--- DATA SHOWN ---
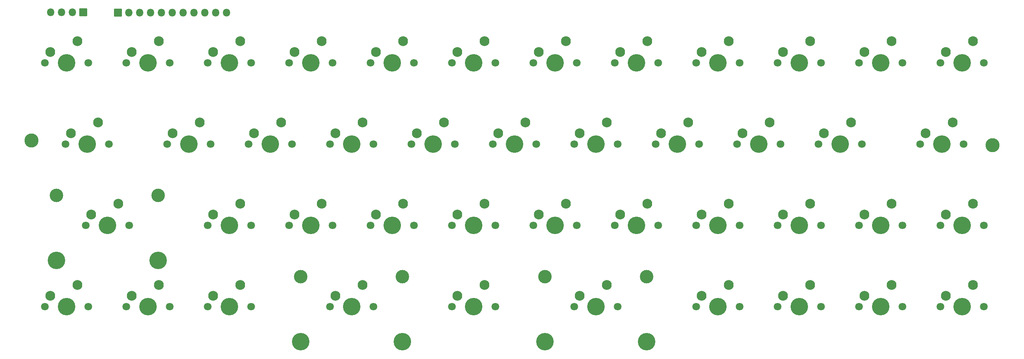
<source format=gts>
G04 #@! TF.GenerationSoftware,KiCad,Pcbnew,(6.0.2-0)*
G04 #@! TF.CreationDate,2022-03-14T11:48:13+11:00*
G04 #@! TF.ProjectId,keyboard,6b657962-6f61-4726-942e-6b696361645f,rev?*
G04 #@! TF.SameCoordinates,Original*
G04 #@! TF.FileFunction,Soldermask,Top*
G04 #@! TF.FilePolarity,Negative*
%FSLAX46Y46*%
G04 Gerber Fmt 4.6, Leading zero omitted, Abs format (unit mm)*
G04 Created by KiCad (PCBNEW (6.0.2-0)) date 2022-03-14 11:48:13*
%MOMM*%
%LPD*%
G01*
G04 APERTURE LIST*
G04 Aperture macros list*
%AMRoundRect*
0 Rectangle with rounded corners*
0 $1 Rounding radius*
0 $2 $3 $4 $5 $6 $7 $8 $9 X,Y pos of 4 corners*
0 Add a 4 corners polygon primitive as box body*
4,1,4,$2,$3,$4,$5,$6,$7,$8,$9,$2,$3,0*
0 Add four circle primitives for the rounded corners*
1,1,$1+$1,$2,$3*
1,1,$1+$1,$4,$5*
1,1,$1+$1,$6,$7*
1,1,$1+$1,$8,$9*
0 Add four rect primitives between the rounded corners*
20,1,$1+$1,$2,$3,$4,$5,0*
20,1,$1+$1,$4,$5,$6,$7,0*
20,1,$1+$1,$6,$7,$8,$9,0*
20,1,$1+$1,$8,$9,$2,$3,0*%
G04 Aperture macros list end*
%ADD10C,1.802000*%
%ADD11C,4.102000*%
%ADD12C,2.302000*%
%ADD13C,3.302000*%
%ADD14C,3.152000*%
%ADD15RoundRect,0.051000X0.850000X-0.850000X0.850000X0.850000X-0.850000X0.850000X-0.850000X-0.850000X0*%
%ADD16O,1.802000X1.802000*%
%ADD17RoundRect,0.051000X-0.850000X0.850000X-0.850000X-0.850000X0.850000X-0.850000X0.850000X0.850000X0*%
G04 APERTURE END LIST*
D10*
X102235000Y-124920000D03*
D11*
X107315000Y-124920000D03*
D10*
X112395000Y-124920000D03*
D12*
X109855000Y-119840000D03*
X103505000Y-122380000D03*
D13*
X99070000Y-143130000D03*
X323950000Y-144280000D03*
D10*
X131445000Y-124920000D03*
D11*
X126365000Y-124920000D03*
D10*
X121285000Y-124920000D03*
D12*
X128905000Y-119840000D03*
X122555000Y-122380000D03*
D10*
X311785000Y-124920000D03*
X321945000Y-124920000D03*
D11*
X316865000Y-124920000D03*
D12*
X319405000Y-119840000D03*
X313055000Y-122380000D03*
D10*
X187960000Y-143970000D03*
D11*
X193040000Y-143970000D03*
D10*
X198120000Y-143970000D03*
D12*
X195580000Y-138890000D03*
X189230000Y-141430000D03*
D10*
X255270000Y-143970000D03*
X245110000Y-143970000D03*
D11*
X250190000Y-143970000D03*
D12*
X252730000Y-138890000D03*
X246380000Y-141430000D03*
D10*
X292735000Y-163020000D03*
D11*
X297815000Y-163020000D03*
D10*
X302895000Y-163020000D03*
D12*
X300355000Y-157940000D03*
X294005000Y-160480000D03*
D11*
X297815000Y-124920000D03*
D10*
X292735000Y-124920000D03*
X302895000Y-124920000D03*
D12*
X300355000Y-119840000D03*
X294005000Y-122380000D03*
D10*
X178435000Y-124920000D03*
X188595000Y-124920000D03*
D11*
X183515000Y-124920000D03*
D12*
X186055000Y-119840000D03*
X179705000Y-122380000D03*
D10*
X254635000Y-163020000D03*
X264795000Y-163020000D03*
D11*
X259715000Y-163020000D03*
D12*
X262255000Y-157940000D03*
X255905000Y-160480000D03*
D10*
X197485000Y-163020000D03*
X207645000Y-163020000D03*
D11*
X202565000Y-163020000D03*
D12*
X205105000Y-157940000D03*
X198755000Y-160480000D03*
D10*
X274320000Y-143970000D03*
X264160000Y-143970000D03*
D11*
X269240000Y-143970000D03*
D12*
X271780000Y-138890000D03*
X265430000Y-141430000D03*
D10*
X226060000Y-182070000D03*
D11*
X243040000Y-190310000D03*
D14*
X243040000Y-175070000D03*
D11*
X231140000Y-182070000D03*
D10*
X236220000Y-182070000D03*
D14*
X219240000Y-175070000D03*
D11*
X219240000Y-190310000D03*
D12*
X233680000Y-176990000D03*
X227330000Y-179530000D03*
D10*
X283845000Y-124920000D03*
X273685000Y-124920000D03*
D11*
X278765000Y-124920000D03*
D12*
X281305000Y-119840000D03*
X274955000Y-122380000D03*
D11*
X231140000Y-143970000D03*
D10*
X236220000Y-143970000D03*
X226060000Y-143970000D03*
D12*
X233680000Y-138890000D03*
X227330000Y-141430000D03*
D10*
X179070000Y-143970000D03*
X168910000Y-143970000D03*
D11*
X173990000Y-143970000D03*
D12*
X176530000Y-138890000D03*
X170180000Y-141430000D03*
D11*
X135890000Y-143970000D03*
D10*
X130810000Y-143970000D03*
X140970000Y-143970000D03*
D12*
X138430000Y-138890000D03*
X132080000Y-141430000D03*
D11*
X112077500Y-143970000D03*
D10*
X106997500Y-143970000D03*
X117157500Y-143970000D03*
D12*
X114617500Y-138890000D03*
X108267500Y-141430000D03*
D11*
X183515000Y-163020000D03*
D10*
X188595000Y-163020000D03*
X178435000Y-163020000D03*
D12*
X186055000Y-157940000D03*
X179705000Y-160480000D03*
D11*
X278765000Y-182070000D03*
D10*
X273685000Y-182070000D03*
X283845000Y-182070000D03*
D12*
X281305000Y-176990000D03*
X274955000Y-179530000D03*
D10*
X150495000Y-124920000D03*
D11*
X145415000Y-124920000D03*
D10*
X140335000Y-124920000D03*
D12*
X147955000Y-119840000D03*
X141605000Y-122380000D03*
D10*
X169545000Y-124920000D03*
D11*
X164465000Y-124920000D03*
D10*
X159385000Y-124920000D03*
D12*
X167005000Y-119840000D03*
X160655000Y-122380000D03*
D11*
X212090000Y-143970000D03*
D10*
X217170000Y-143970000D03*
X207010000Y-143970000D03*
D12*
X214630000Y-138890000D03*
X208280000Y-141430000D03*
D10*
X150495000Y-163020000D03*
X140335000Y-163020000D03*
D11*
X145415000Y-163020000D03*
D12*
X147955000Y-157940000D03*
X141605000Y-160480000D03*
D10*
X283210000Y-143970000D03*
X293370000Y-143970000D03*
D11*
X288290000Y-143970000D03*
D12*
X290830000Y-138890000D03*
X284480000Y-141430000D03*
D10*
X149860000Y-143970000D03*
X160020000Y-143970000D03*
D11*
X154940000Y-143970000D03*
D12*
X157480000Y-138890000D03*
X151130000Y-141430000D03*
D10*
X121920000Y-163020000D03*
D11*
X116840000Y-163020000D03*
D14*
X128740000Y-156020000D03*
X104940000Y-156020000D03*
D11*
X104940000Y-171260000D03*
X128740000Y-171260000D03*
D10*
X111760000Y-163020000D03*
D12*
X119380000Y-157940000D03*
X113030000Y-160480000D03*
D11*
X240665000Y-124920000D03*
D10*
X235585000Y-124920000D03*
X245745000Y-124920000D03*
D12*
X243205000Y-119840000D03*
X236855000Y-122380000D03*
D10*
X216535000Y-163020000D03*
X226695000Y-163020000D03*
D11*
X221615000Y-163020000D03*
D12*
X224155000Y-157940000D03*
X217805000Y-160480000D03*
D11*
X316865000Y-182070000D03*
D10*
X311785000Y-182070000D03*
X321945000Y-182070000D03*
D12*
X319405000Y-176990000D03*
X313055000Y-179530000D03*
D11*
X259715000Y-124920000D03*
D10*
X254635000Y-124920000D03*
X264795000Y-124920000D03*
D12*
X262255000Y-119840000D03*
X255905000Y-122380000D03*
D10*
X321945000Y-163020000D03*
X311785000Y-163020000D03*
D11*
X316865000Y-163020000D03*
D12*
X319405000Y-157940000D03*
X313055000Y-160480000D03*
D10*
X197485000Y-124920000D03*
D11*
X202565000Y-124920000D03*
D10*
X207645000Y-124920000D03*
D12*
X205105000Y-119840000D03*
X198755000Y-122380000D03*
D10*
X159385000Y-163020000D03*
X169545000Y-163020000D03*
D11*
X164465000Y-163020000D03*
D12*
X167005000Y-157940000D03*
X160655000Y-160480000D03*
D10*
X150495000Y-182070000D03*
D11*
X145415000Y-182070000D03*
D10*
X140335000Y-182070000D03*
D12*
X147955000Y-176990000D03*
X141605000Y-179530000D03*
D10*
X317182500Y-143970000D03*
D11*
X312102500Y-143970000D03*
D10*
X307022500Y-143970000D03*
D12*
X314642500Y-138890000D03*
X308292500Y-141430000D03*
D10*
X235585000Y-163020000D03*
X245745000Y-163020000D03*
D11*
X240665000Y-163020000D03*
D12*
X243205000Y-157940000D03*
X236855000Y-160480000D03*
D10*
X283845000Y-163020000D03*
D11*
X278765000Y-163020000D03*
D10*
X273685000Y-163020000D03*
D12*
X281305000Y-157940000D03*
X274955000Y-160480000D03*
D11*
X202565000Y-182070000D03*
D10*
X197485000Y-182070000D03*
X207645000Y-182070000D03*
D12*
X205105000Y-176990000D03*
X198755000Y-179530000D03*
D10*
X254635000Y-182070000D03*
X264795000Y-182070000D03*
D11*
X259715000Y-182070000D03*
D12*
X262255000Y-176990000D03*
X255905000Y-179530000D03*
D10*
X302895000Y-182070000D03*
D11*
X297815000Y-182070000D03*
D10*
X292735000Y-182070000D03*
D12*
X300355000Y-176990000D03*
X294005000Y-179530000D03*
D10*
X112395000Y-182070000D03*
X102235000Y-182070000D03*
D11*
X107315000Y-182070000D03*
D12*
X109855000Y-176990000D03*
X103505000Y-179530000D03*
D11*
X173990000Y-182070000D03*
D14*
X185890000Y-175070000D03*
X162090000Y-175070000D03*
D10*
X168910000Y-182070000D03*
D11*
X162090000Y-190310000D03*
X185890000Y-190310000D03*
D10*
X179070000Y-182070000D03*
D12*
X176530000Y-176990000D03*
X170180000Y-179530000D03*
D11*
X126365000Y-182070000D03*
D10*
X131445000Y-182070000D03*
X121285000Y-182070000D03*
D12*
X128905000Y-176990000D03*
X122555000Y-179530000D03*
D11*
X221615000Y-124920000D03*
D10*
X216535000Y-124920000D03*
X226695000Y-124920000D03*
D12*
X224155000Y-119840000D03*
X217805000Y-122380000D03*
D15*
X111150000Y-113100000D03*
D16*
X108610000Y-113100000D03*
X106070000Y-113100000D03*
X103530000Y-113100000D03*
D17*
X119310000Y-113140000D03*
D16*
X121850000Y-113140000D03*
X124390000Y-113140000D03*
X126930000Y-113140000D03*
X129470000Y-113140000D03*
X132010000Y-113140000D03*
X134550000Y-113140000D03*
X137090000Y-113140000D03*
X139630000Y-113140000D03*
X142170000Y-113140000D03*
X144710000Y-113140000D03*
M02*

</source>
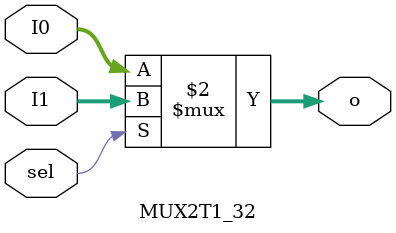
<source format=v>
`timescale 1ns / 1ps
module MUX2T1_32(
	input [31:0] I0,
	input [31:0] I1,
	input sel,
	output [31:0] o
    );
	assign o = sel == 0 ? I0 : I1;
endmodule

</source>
---
WHAT THE TASK REQUIRES: Beginning with the first line of the records, write out every line up to and including the one with "0 $1 Rounding radius*", exactly, and omit all pictures.

TASK RESULT:
<source format=gts>
G04 #@! TF.GenerationSoftware,KiCad,Pcbnew,(6.0.2-0)*
G04 #@! TF.CreationDate,2022-03-14T11:48:13+11:00*
G04 #@! TF.ProjectId,keyboard,6b657962-6f61-4726-942e-6b696361645f,rev?*
G04 #@! TF.SameCoordinates,Original*
G04 #@! TF.FileFunction,Soldermask,Top*
G04 #@! TF.FilePolarity,Negative*
%FSLAX46Y46*%
G04 Gerber Fmt 4.6, Leading zero omitted, Abs format (unit mm)*
G04 Created by KiCad (PCBNEW (6.0.2-0)) date 2022-03-14 11:48:13*
%MOMM*%
%LPD*%
G01*
G04 APERTURE LIST*
G04 Aperture macros list*
%AMRoundRect*
0 Rectangle with rounded corners*
0 $1 Rounding radius*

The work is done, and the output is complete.